The Iron Giant
Near a small American town, during the Cold War, something falls from the sky. It's not widely noticed, and most speculation as to its nature is written off as crackpot theorizing. But soon afterwards, a young boy encounters and befriends the extra-terrestrial visitor to our world, and defends him from the fearful forces that only see it/him as a threat.
You could certainly be forgiven for mistaking the plot summary of The Iron Giant with that of E.T., but Brad Bird's animated delight stands on its own two feet and can certainly hold its own against any other film that mines this archetype of the lonely boy who befriends a foreign stranger.
Hogarth Hughes, the boy who discovers the giant alien robot, is quite unusual in the canon of young male protagonists in American animated films. He doesn't live in a distant, exotic past or locale. He doesn't have any spectacular powers or skills. But the qualities that do set him apart are his intelligence, imagination, inquisitiveness, and sympathy. In spite of his likability, he's clearly a lonely child, fatherless and misunderstood by his classmates, and the film's subplot of the development of his friendship with a beatniky artist/junkyard manager named Dean makes an interesting foil to the main plot of his friendship with the giant.
That relationship between Hogarth and the giant is the film's focal point; there is a lot of comedic mileage in his efforts to keep its existence, whereabouts, and nature secret from the US government, represented mainly by Agent Mansley, a consummate bureaucrat who is as incompetent as he is infatuated with his own significance as an agent of the Federal government.

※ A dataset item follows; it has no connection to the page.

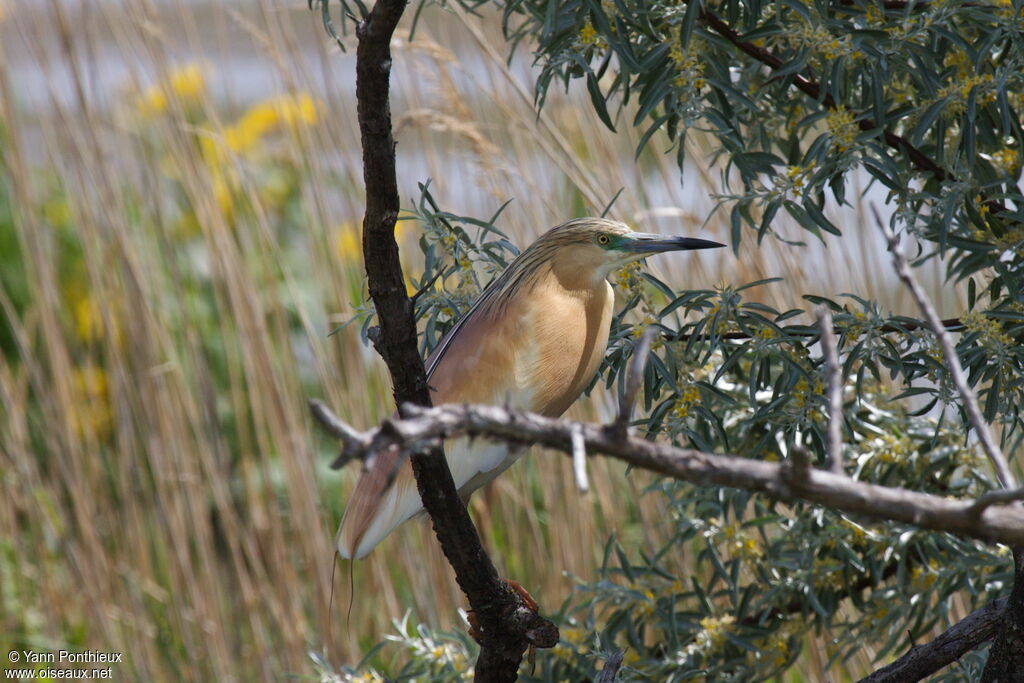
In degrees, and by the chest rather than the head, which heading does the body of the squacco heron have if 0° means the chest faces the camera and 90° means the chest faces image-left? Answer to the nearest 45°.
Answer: approximately 270°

Mansley's idiocy certainly contributes to his villainy as he tracks down the giant, but the film also goes out of its way to put his actions in the context of the paranoia of the Cold War. It's the Fall of 1957, Sputnik is in the newspapers, cheerful duck-and-cover films play at Hogarth's school, and one of his comic books is entitled Red Menace. Progressive revelations about the giant's capabilities and purpose further muddy the moral waters of the actions taken against the giant. This level of texture in the characterization of the villains is one of the qualities of the film that elevates it above other children's animated movies, as well as live action films that explore similar territory (such as E.T.).

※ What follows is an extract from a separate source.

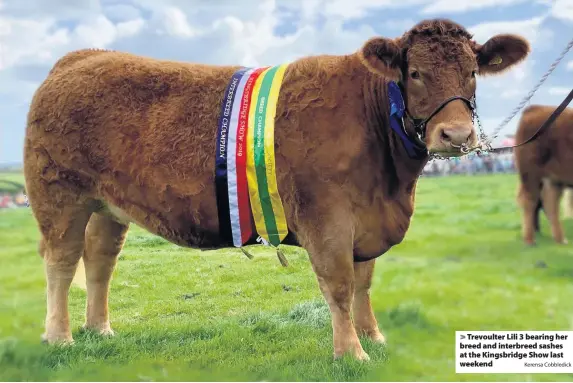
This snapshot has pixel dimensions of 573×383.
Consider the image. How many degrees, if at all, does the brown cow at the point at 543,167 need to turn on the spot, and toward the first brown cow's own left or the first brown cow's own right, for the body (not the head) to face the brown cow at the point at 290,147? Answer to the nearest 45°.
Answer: approximately 90° to the first brown cow's own right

In a film like this, it would be remiss not to discuss the quality of the animation. Brad Bird uses a clean-line animation style that emphasizes quality of motion and expressiveness over texture and detail, especially in the characters. Backgrounds are also often rendered in this style, but sometimes, especially scenes depicting the Maine forests in their autumn beauty, a much more lush and detailed technique is used. This is entirely appropriate in light of the significance of the giant's encounters with beauty and nature.
As I have hinted, the giant is not simply harmless and misunderstood; he does indeed hold a good deal of menace just under the surface. One of the greatest joys in the film is to see how the power of stories and relationships influence the giant and how his insistence that "I am not a gun" plays itself out in the film's climax.
The Iron Giant might not bring much new to the table, but the dishes it does lay out are so thoughtfully and appealingly prepared that one cannot help but enthusiastically enjoy the feast.